Experience building speech or audio datasets for ASR, TTS, speech enhancement, or speaker verification model training.
Familiarity with major open speech corpora — Common Voice, LibriSpeech, VoxPopuli, AISHELL — and their sourcing and quality characteristics.
Experience with data versioning tools.
Background in multilingual or low-resource language data collection.
Experience with annotation and labeling platforms.
Familiarity with speaker diarization, language identification, or automated audio quality estimation models used for data filtering at scale.

Responsibilities

Own and lead engineering projects across the full data acquisition stack — web crawling, audio ingestion, source discovery, and dataset delivery to training pipelines.

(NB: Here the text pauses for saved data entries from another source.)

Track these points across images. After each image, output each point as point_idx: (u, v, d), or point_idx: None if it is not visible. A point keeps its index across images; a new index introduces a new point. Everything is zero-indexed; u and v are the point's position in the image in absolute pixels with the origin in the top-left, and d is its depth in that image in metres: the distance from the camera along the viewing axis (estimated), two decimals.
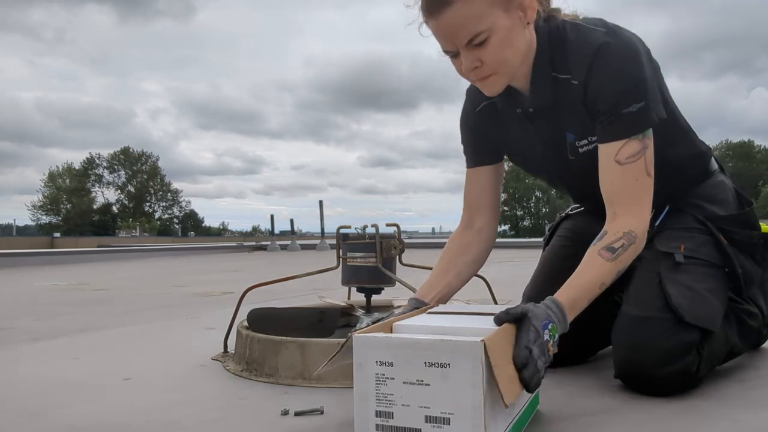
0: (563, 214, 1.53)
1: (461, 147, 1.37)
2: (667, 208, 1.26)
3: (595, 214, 1.31)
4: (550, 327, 0.92)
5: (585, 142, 1.17)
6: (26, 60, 79.52)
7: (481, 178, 1.32)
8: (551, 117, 1.19)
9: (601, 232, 1.08)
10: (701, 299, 1.11)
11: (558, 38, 1.13)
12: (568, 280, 1.02)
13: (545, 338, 0.90)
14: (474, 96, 1.30)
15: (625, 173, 1.08)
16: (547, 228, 1.59)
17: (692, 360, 1.08)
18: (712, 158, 1.32)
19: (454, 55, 1.09)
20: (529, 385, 0.84)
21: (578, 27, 1.12)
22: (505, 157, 1.36)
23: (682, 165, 1.25)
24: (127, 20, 78.69)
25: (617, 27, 1.12)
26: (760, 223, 1.26)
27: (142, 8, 78.59)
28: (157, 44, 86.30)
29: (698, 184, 1.28)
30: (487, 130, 1.30)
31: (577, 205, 1.50)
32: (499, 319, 0.89)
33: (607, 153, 1.10)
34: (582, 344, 1.37)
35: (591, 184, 1.19)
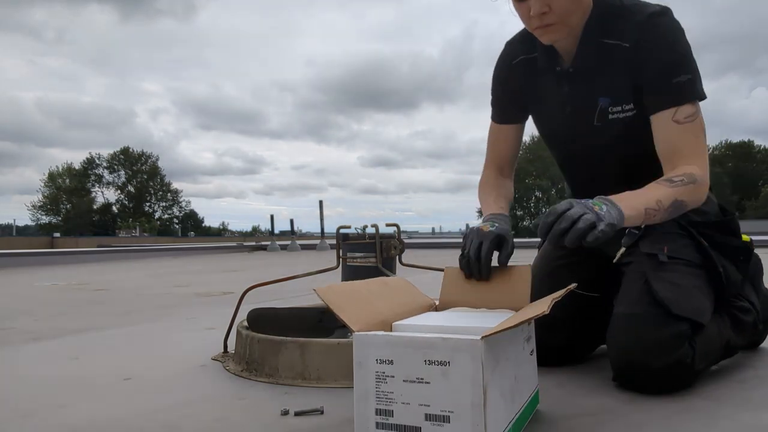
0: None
1: (490, 98, 1.43)
2: None
3: None
4: (590, 203, 0.99)
5: (619, 108, 1.22)
6: (27, 60, 79.60)
7: (509, 136, 1.41)
8: (588, 80, 1.24)
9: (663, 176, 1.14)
10: (687, 293, 1.13)
11: (612, 5, 1.20)
12: (631, 191, 1.09)
13: (587, 203, 0.99)
14: (514, 48, 1.36)
15: (685, 131, 1.14)
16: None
17: (686, 352, 1.09)
18: None
19: (522, 0, 1.15)
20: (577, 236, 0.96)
21: None
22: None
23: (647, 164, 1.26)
24: (128, 20, 78.78)
25: (667, 7, 1.18)
26: (742, 234, 1.28)
27: (144, 7, 78.67)
28: (158, 44, 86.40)
29: None
30: (519, 85, 1.35)
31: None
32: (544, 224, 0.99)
33: (663, 117, 1.16)
34: (579, 336, 1.37)
35: (603, 163, 1.26)
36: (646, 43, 1.16)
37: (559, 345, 1.33)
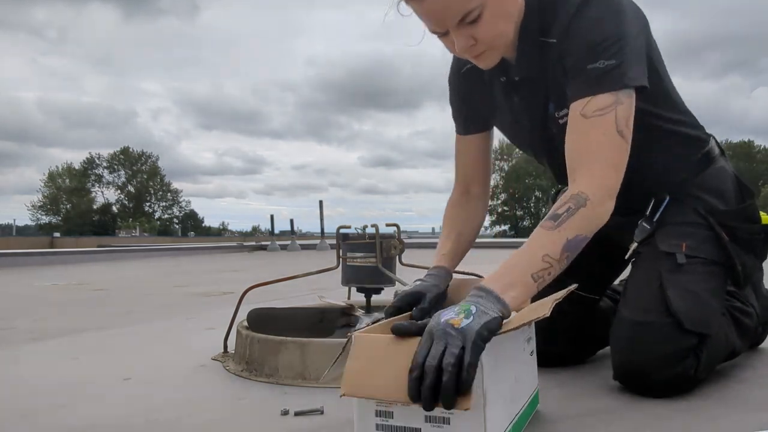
0: (553, 192, 1.45)
1: (451, 107, 1.32)
2: (667, 199, 1.20)
3: None
4: (456, 309, 0.80)
5: (565, 111, 1.07)
6: (29, 59, 79.64)
7: (474, 147, 1.29)
8: (535, 87, 1.12)
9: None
10: (701, 303, 1.10)
11: (547, 0, 1.05)
12: (505, 261, 0.92)
13: (446, 317, 0.78)
14: (459, 57, 1.20)
15: (591, 128, 0.97)
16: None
17: (690, 364, 1.08)
18: (713, 141, 1.26)
19: (443, 34, 1.01)
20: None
21: None
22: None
23: (680, 147, 1.20)
24: (130, 19, 78.83)
25: None
26: (761, 214, 1.23)
27: (146, 7, 78.71)
28: (159, 43, 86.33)
29: (699, 171, 1.22)
30: (473, 95, 1.25)
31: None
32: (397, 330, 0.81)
33: (574, 108, 1.01)
34: (579, 344, 1.36)
35: None
36: (569, 35, 1.02)
37: (559, 352, 1.32)
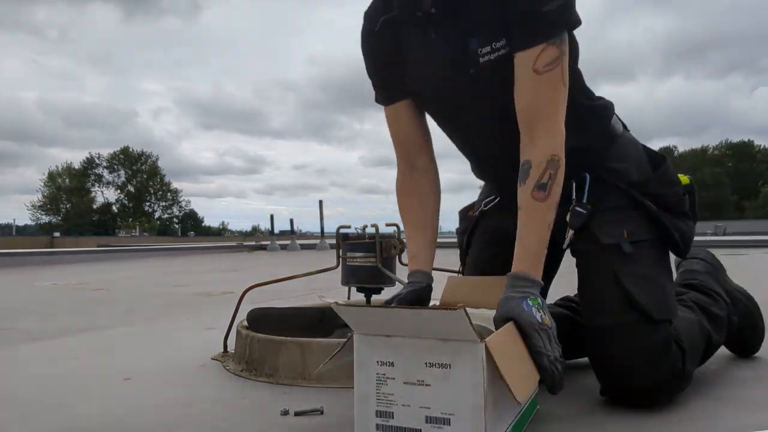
0: (477, 213, 1.34)
1: (369, 77, 1.22)
2: (588, 179, 1.13)
3: (512, 207, 1.20)
4: (530, 302, 0.93)
5: (488, 49, 1.02)
6: (30, 59, 79.65)
7: (404, 115, 1.18)
8: (455, 21, 1.05)
9: (525, 162, 1.01)
10: (659, 288, 1.06)
11: None
12: (518, 242, 0.99)
13: (537, 319, 0.92)
14: (372, 15, 1.16)
15: (543, 84, 0.98)
16: (457, 229, 1.41)
17: (676, 354, 1.02)
18: (615, 115, 1.21)
19: None
20: (553, 387, 0.92)
21: None
22: None
23: (592, 119, 1.15)
24: (131, 19, 78.84)
25: None
26: (679, 175, 1.18)
27: (147, 6, 78.71)
28: (160, 43, 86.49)
29: (610, 143, 1.17)
30: (388, 56, 1.16)
31: (492, 197, 1.31)
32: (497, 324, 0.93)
33: (524, 62, 0.98)
34: None
35: (491, 120, 1.09)
36: None
37: None
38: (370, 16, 1.17)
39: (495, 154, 1.17)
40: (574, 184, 1.12)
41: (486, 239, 1.29)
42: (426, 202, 1.20)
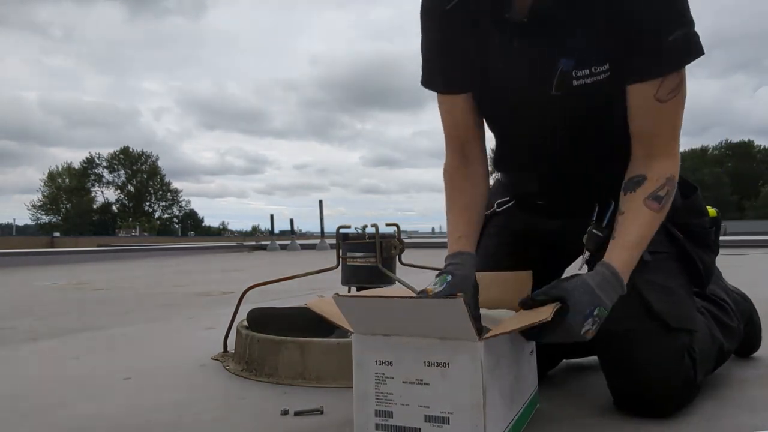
0: (489, 212, 1.27)
1: (423, 59, 1.11)
2: (612, 205, 1.08)
3: (530, 206, 1.20)
4: (596, 312, 0.88)
5: (586, 72, 0.97)
6: (33, 58, 79.68)
7: (462, 106, 1.10)
8: (546, 35, 0.97)
9: (638, 176, 0.98)
10: (678, 299, 1.04)
11: None
12: (617, 238, 0.96)
13: (585, 328, 0.87)
14: None
15: (667, 110, 0.96)
16: None
17: (688, 364, 1.01)
18: None
19: None
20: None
21: None
22: None
23: (625, 145, 1.07)
24: (135, 18, 78.89)
25: None
26: (708, 208, 1.18)
27: (152, 6, 78.74)
28: (163, 43, 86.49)
29: None
30: (460, 39, 1.04)
31: (506, 198, 1.27)
32: (528, 304, 0.89)
33: (644, 92, 0.95)
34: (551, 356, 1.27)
35: (559, 144, 1.06)
36: None
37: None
38: None
39: (544, 166, 1.13)
40: (597, 207, 1.09)
41: (494, 232, 1.27)
42: (477, 189, 1.13)
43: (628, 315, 1.00)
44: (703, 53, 0.93)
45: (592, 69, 0.96)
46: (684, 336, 1.01)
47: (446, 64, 1.08)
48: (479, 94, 1.10)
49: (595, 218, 1.09)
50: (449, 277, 0.97)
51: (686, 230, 1.11)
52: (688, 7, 0.91)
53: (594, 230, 1.08)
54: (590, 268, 1.04)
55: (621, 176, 1.03)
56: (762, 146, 51.02)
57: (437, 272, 1.03)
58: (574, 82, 0.98)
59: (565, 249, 1.21)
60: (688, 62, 0.93)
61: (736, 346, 1.26)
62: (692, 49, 0.92)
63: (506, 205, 1.27)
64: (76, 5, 76.37)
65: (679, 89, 0.95)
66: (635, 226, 0.96)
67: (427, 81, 1.12)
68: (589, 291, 0.88)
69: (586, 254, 1.09)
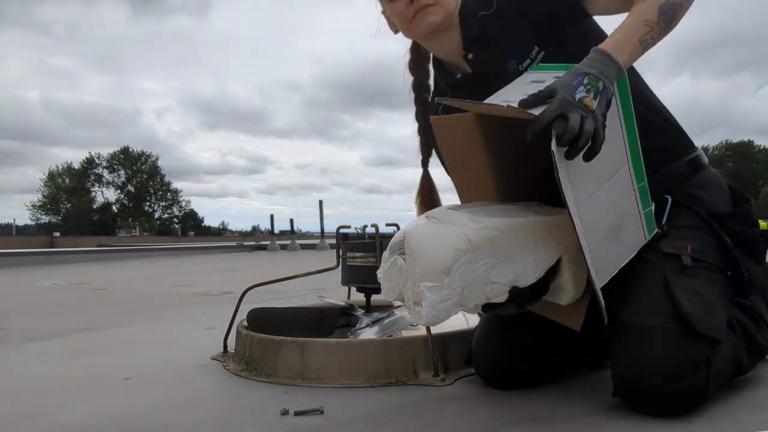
0: None
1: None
2: (670, 201, 1.14)
3: None
4: (586, 81, 0.89)
5: (528, 61, 1.14)
6: (35, 57, 79.68)
7: None
8: (488, 57, 1.17)
9: None
10: (709, 307, 1.02)
11: None
12: (615, 29, 1.00)
13: (579, 96, 0.87)
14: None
15: None
16: None
17: (701, 376, 0.98)
18: (701, 150, 1.24)
19: None
20: (559, 136, 0.84)
21: None
22: None
23: (673, 142, 1.20)
24: (139, 16, 78.87)
25: None
26: (759, 221, 1.19)
27: (156, 3, 78.66)
28: (166, 42, 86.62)
29: (694, 172, 1.19)
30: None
31: None
32: (527, 103, 0.88)
33: None
34: (550, 362, 1.24)
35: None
36: None
37: (520, 368, 1.19)
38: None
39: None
40: (653, 206, 1.10)
41: None
42: None
43: (654, 311, 1.00)
44: None
45: (531, 56, 1.13)
46: (706, 347, 0.99)
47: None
48: None
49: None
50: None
51: (736, 238, 1.13)
52: None
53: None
54: (634, 263, 1.07)
55: (658, 146, 1.12)
56: (762, 146, 51.08)
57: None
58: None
59: None
60: None
61: (758, 360, 1.23)
62: None
63: None
64: (80, 4, 76.40)
65: None
66: (626, 17, 1.01)
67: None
68: (570, 71, 0.92)
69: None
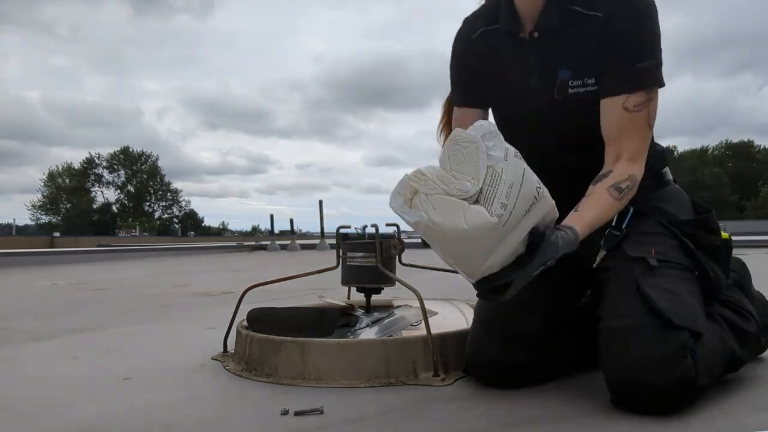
0: None
1: (451, 79, 1.36)
2: (631, 211, 1.19)
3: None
4: (549, 263, 0.95)
5: (579, 83, 1.17)
6: (37, 57, 79.64)
7: (470, 120, 1.20)
8: (551, 48, 1.19)
9: (605, 170, 1.13)
10: (681, 300, 1.05)
11: None
12: (578, 212, 1.06)
13: (536, 272, 0.94)
14: (473, 24, 1.30)
15: (632, 120, 1.12)
16: None
17: (689, 365, 1.00)
18: (666, 167, 1.31)
19: None
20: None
21: None
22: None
23: (651, 158, 1.20)
24: (141, 16, 78.84)
25: None
26: (721, 232, 1.22)
27: (159, 3, 78.63)
28: (167, 42, 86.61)
29: (659, 186, 1.26)
30: (480, 61, 1.28)
31: None
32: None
33: (614, 102, 1.13)
34: (543, 356, 1.24)
35: (556, 138, 1.22)
36: (619, 17, 1.12)
37: (517, 362, 1.19)
38: (471, 23, 1.32)
39: (553, 164, 1.23)
40: (617, 216, 1.18)
41: None
42: None
43: (630, 312, 1.03)
44: (663, 86, 1.14)
45: (584, 80, 1.17)
46: (686, 335, 1.01)
47: (464, 82, 1.34)
48: (497, 102, 1.32)
49: (614, 223, 1.18)
50: None
51: (697, 243, 1.17)
52: (659, 43, 1.13)
53: (612, 230, 1.17)
54: (602, 271, 1.16)
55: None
56: (762, 146, 51.10)
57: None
58: (570, 90, 1.18)
59: (587, 259, 1.19)
60: (649, 86, 1.13)
61: (753, 354, 1.25)
62: (655, 79, 1.13)
63: None
64: (83, 3, 76.37)
65: (647, 106, 1.13)
66: (595, 208, 1.08)
67: (454, 99, 1.38)
68: (555, 244, 0.95)
69: (601, 253, 1.16)
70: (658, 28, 1.13)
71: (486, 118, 1.31)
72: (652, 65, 1.12)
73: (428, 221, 0.92)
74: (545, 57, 1.19)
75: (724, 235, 1.22)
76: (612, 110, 1.14)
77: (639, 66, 1.11)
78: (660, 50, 1.13)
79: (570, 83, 1.17)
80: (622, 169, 1.11)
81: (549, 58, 1.19)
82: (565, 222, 1.03)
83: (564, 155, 1.24)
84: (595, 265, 1.17)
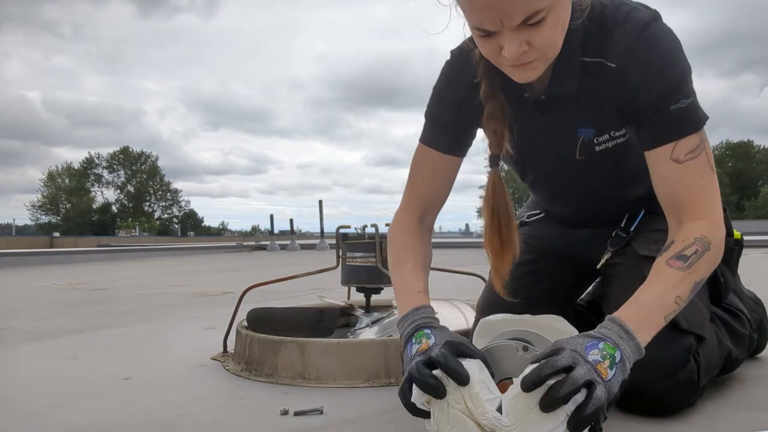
0: (518, 221, 1.28)
1: (431, 117, 1.12)
2: (642, 213, 1.16)
3: (560, 220, 1.27)
4: (601, 345, 0.77)
5: (606, 137, 1.03)
6: (39, 57, 79.63)
7: (446, 170, 1.11)
8: (564, 107, 1.03)
9: (666, 243, 0.94)
10: (692, 305, 0.98)
11: (596, 14, 0.96)
12: (632, 299, 0.87)
13: (593, 359, 0.75)
14: (470, 63, 1.06)
15: (687, 172, 0.94)
16: None
17: (691, 368, 0.99)
18: None
19: (488, 34, 0.87)
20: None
21: (620, 2, 0.97)
22: None
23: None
24: (145, 16, 78.84)
25: (658, 12, 0.96)
26: (733, 230, 1.18)
27: (161, 4, 78.67)
28: (168, 42, 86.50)
29: None
30: (475, 112, 1.06)
31: (536, 211, 1.36)
32: (535, 382, 0.73)
33: (660, 155, 0.95)
34: None
35: (586, 191, 1.14)
36: (636, 65, 0.94)
37: None
38: (466, 60, 1.07)
39: (580, 207, 1.20)
40: (627, 215, 1.15)
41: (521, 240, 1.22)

Build and operate large-scale distributed crawling infrastructure capable of continuously discovering and ingesting audio at scale across languages, accents, domains, and recording environments.
Develop specialized crawlers for high-priority audio sources with source-specific extraction and normalization logic.
Run experiments to evaluate crawling strategies, extraction methods, and ingestion tradeoffs; analyze results to identify gaps, redundancy, and coverage improvements across speaker demographics and language pairs.
Build ingestion pipelines that scale reliably across large data campaigns, with automated audio quality filtering — SNR estimation, clipping detection, codec artifact identification — as a first-class pipeline stage.
Design and deploy highly scalable distributed systems capable of handling petabytes of audio data — from raw acquisition through quality filtering, deduplication, segmentation, and versioned dataset generation.
Architect and implement indexing and search capabilities over large audio corpora — enabling fast lookup by language, speaker, acoustic condition, duration, and quality tier.
Build and maintain backend services for data storage, including key-value databases, metadata synchronization, and manifest management across dataset versions.
Deploy and operate acquisition infrastructure in a Kubernetes / Infrastructure-as-Code environment; perform routine system health checks and respond to production issues quickly.
Collaborate closely with data processing, architecture, and ML platform teams to ensure smooth data flow from acquisition through to training-ready outputs.
Work closely with legal to handle compliance, data privacy, and licensing matters across all acquisition sources — maintaining a clear audit trail of provenance, permitted use, and commercial training rights for every dataset.
Enforce speaker consent documentation, GDPR requirements, robots.txt and ToS adherence, and audio retention policies across all ingestion pipelines.
Manage relationships with third-party data vendors — writing precise acquisition briefs, evaluating quality on delivery, and ensuring sourced data meets Sanas's licensing and quality standards.